Heap allocators, known as memory objects in SQL Server, allow the Database Engine to allocate memory from the heap. These can be tracked using the sys.dm_os_memory_objects DMV.

CMemThread is a thread-safe memory object type that allows concurrent memory allocations from multiple threads. For correct tracking, CMemThread objects rely on synchronization constructs (a mutex) to ensure only a single thread is updating critical pieces of information at a time.

Note

The CMemThread object type is utilized throughout the Database Engine code base for many different allocations, and can be partitioned globally, by node or by CPU.
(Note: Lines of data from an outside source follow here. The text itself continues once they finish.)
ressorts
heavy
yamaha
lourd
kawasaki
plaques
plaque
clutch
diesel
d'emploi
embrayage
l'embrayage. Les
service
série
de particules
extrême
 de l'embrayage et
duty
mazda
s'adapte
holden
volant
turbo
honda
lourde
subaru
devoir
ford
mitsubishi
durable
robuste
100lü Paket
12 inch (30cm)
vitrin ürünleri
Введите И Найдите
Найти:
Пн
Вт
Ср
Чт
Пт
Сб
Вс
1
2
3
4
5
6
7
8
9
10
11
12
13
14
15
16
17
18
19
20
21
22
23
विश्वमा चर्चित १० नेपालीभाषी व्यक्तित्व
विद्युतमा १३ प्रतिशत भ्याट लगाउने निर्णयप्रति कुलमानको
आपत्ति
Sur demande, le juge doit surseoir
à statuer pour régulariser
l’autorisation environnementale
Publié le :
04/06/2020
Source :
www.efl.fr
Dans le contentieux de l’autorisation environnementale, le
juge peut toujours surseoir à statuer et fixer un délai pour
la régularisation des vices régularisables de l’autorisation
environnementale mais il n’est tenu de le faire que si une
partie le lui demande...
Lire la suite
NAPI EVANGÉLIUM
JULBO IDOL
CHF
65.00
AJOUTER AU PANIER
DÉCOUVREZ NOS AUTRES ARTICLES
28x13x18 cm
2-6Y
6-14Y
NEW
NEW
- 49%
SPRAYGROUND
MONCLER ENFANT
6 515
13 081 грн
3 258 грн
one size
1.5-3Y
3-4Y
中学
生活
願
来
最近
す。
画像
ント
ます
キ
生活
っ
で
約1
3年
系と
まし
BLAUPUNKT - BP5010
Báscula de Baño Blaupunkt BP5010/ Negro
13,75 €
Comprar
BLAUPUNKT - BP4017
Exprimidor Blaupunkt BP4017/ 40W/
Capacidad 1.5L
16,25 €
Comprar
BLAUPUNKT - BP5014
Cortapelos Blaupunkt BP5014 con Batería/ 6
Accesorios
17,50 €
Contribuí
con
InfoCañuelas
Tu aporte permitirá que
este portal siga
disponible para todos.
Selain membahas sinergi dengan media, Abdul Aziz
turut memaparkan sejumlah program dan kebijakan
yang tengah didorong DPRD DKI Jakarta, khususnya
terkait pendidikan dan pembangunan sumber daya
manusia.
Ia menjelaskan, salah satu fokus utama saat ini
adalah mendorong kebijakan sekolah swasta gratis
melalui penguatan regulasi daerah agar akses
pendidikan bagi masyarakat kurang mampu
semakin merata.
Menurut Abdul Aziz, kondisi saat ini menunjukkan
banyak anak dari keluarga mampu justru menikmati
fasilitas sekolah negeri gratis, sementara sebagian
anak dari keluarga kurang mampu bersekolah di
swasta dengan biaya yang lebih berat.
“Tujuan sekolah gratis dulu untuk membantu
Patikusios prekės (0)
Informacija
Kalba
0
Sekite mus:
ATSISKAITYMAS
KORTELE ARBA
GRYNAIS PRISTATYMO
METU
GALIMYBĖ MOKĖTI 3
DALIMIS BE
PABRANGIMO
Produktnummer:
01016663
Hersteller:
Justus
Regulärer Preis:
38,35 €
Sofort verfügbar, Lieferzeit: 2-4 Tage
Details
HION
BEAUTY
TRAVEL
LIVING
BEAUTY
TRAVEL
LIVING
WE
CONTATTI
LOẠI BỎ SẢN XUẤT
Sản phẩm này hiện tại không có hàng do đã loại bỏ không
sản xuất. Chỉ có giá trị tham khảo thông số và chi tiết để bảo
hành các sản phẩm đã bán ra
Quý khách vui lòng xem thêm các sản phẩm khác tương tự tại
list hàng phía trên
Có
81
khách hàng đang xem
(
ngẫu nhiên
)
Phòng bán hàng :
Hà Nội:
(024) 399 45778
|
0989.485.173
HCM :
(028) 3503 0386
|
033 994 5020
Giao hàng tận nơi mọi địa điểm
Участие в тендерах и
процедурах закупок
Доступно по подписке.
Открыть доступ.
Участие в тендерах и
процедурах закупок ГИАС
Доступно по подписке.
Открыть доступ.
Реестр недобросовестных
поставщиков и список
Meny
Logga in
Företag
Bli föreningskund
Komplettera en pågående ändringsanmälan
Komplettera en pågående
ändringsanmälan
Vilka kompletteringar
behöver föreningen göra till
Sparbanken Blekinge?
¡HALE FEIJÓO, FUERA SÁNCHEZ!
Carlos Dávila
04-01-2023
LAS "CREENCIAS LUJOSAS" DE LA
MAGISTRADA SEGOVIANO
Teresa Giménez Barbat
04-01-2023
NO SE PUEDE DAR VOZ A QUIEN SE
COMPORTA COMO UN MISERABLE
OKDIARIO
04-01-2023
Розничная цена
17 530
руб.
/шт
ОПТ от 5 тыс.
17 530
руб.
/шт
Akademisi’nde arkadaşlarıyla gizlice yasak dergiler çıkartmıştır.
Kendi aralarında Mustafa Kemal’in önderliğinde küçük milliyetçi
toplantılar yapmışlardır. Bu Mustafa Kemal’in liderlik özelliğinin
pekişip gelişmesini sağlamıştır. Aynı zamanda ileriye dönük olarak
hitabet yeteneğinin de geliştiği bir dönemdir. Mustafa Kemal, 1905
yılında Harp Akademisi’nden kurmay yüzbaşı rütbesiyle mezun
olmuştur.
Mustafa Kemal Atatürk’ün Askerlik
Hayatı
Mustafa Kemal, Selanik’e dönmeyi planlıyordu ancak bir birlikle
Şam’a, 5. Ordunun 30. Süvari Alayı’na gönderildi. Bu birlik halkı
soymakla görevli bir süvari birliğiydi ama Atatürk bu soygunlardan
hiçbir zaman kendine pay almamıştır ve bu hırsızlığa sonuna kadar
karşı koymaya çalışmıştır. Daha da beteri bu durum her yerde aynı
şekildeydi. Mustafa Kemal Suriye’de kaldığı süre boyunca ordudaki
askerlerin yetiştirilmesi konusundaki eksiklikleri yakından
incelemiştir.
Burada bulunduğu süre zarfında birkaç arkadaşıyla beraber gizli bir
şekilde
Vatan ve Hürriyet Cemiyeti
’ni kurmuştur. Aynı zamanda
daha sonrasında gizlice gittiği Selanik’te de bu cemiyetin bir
However, the use of mutexes can lead to contention if many threads are allocating from the same memory object in a highly concurrent fashion. Therefore, SQL Server has the concept of partitioned memory objects (PMO) and each partition is represented by a single CMemThread object. The partitioning of a memory object is statically defined and can't be changed after creation. As memory allocation patterns vary widely based on aspects like hardware and memory usage, it's impossible to come up with the perfect partitioning pattern upfront.

In most cases, using a single partition will suffice, but in some scenarios this can lead to contention, which can be prevented only with a highly partitioned memory object. It isn't desirable to partition each memory object as more partitions can result in other inefficiencies and increase memory fragmentation.

Note

Before SQL Server 2016 (13.x), trace flag 8048 could be used to force a node-based PMO to become a CPU-based PMO. Starting with SQL Server 2014 (12.x) SP2 and SQL Server 2016 (13.x), this behavior is dynamic and controlled by the engine.

Starting with SQL Server 2014 (12.x) SP2 and SQL Server 2016 (13.x), the Database Engine can dynamically detect contention on a specific CMemThread object and promote the object to a per-node or a per-CPU based implementation. Once promoted, the PMO remains promoted until the SQL Server process is restarted. CMemThread contention can be detected by the presence of high CMEMTHREAD waits in the sys.dm_os_wait_stats DMV, and by observing the sys.dm_os_memory_objects DMV columns contention_factor, partition_type, exclusive_allocations_count, and waiting_tasks_count.